Work order 1: In the records, copy word for word the lines beginning with the one containing "To the nearest" and ending with the one containing "Reading right to". Leave out any pictures.

Passage:
------

Shortcuts

Data Transformations

In MMClassification, the data preparation and the dataset is decomposed. The datasets only define how to get samples’ basic information from the file system. These basic information includes the ground-truth label and raw images data / the paths of images.

To prepare the inputs data, we need to do some transformations on these basic information. These transformations includes loading, preprocessing and formatting. And a series of data transformations makes up a data pipeline. Therefore, you can find the a pipeline argument in the configs of dataset, for example:

img_norm_cfg = dict(
    mean=[123.675, 116.28, 103.53], std=[58.395, 57.12, 57.375], to_rgb=True)
train_pipeline = [
    dict(type='LoadImageFromFile'),
    dict(type='RandomResizedCrop', size=224),
    dict(type='RandomFlip', flip_prob=0.5, direction='horizontal'),
    dict(type='Normalize', **img_norm_cfg),
    dict(type='ImageToTensor', keys=['img']),
    dict(type='ToTensor', keys=['gt_label']),
    dict(type='Collect', keys=['img', 'gt_label'])

------

Material for this exercise:
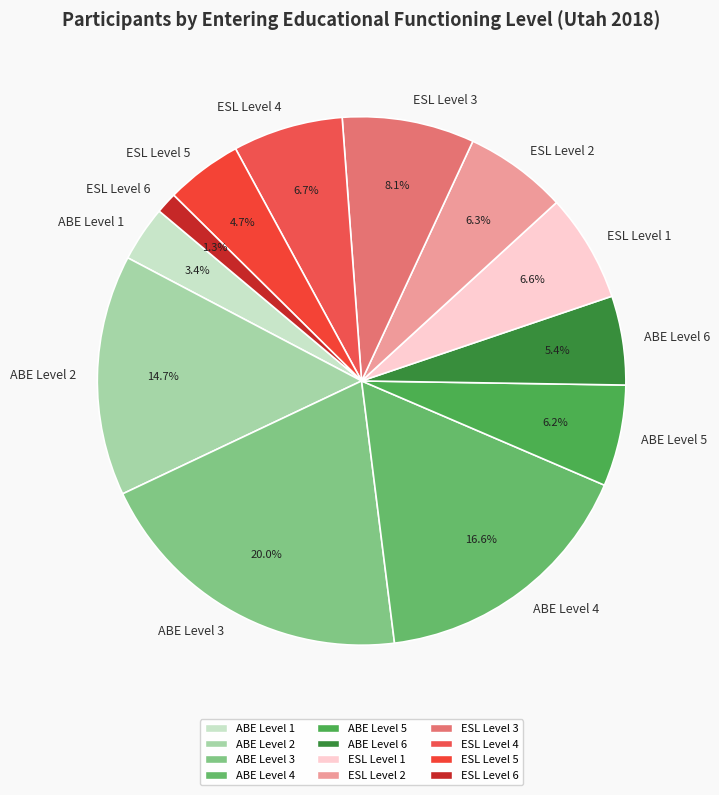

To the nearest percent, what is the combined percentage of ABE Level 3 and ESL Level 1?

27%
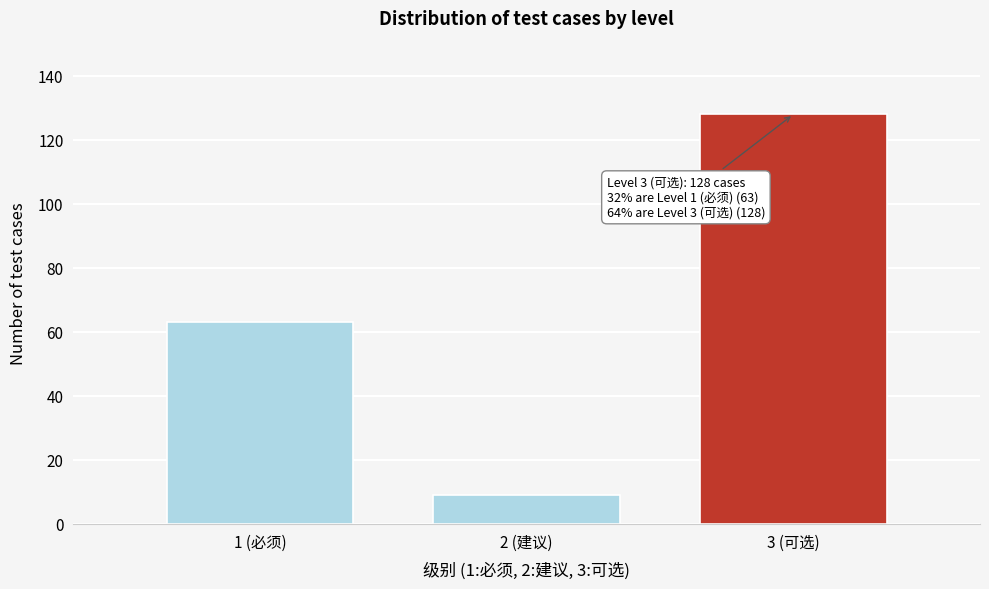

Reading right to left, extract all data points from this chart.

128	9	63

------

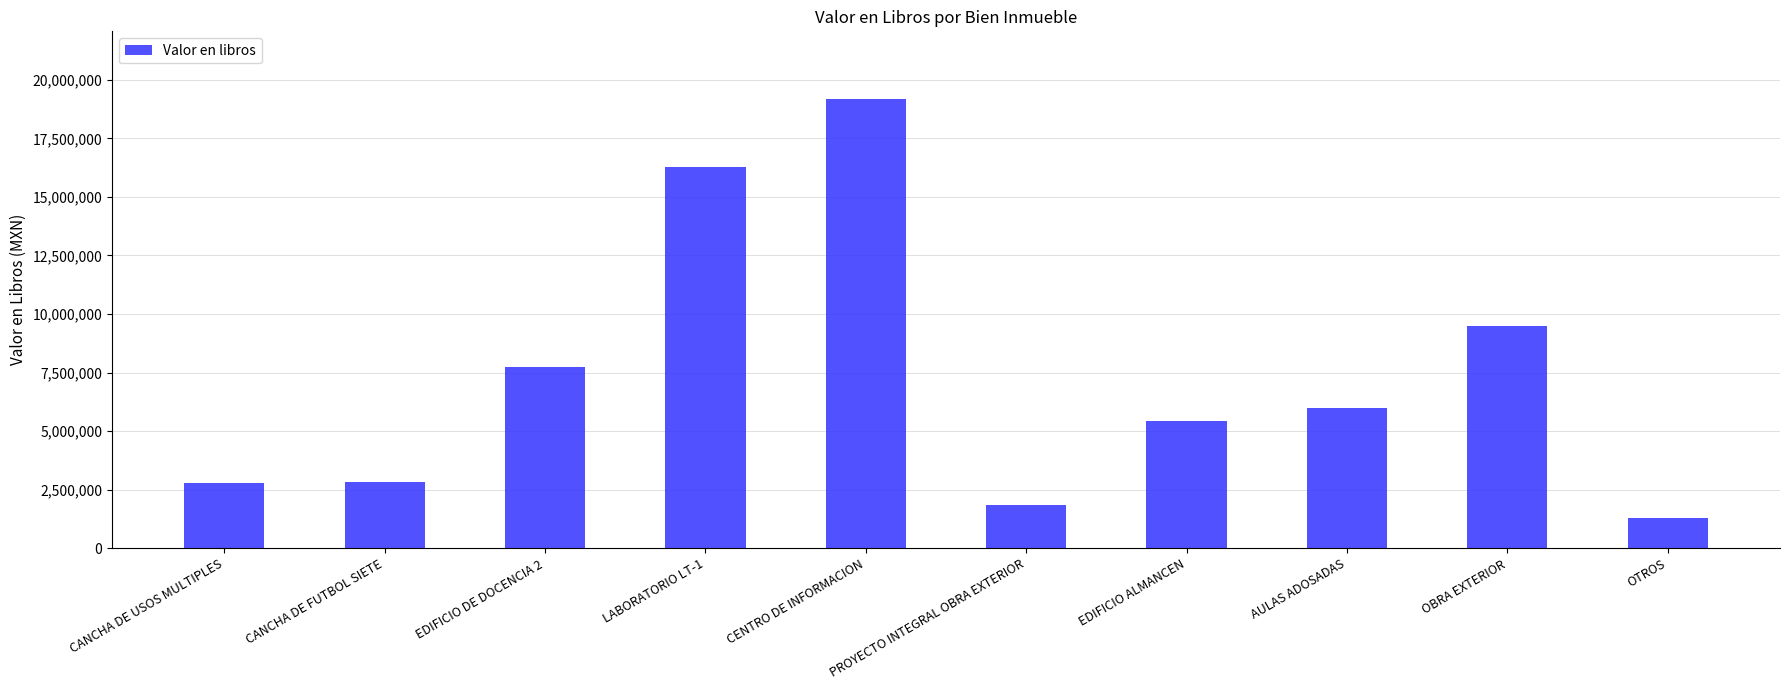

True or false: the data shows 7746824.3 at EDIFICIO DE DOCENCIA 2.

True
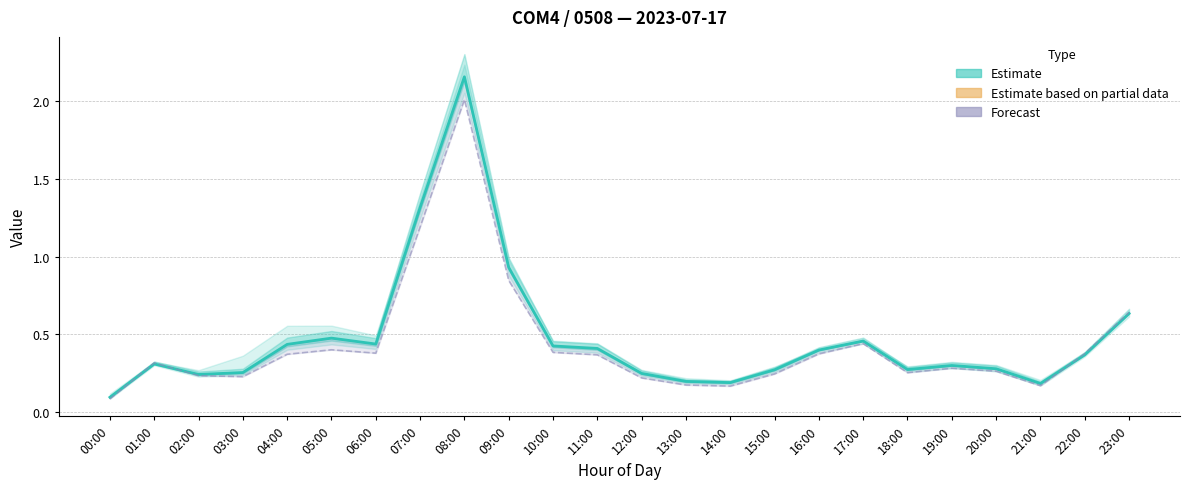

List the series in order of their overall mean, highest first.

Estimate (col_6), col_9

------

Work order 2: Continue the passage on data transformations in MMClassification from the point where it stops.

Exercise answer 1:
To the nearest percent, what is the combined percentage of ABE Level 3 and ESL Level 1?

27%

Reading right to left, extract all data points from this chart.

Exercise answer 2:
]
test_pipeline = [
    dict(type='LoadImageFromFile'),
    dict(type='Resize', size=256),
    dict(type='CenterCrop', crop_size=224),
    dict(type='Normalize', **img_norm_cfg),
    dict(type='ImageToTensor', keys=['img']),
    dict(type='Collect', keys=['img'])
]

data = dict(
    train=dict(..., pipeline=train_pipeline),
    val=dict(..., pipeline=test_pipeline),
    test=dict(..., pipeline=test_pipeline),
)

Every item of a pipeline list is one of the following data transformations class. And if you want to add a custom data transformation class, the tutorial Custom Data Pipelines will help you.

Loading

LoadImageFromFile

class mmcls.datasets.pipelines.LoadImageFromFile(to_float32=False, color_type='color', file_client_args={'backend': 'disk'})[source]

Load an image from file.

Required keys are “img_prefix” and “img_info” (a dict that must contain the key “filename”). Added or updated keys are “filename”, “img”, “img_shape”, “ori_shape” (same as img_shape) and “img_norm_cfg” (means=0 and stds=1).

Parameters
  • to_float32 (bool) – Whether to convert the loaded image to a float32 numpy array. If set to False, the loaded image is an uint8 array. Defaults to False.

  • color_type (str) – The flag argument for mmcv.imfrombytes(). Defaults to ‘color’.

  • file_client_args (dict) – Arguments to instantiate a FileClient. See mmcv.fileio.FileClient for details. Defaults to dict(backend='disk').

Preprocessing and Augmentation

CenterCrop

class mmcls.datasets.pipelines.CenterCrop(crop_size, efficientnet_style=False, crop_padding=32, interpolation='bilinear', backend='cv2')[source]

Center crop the image.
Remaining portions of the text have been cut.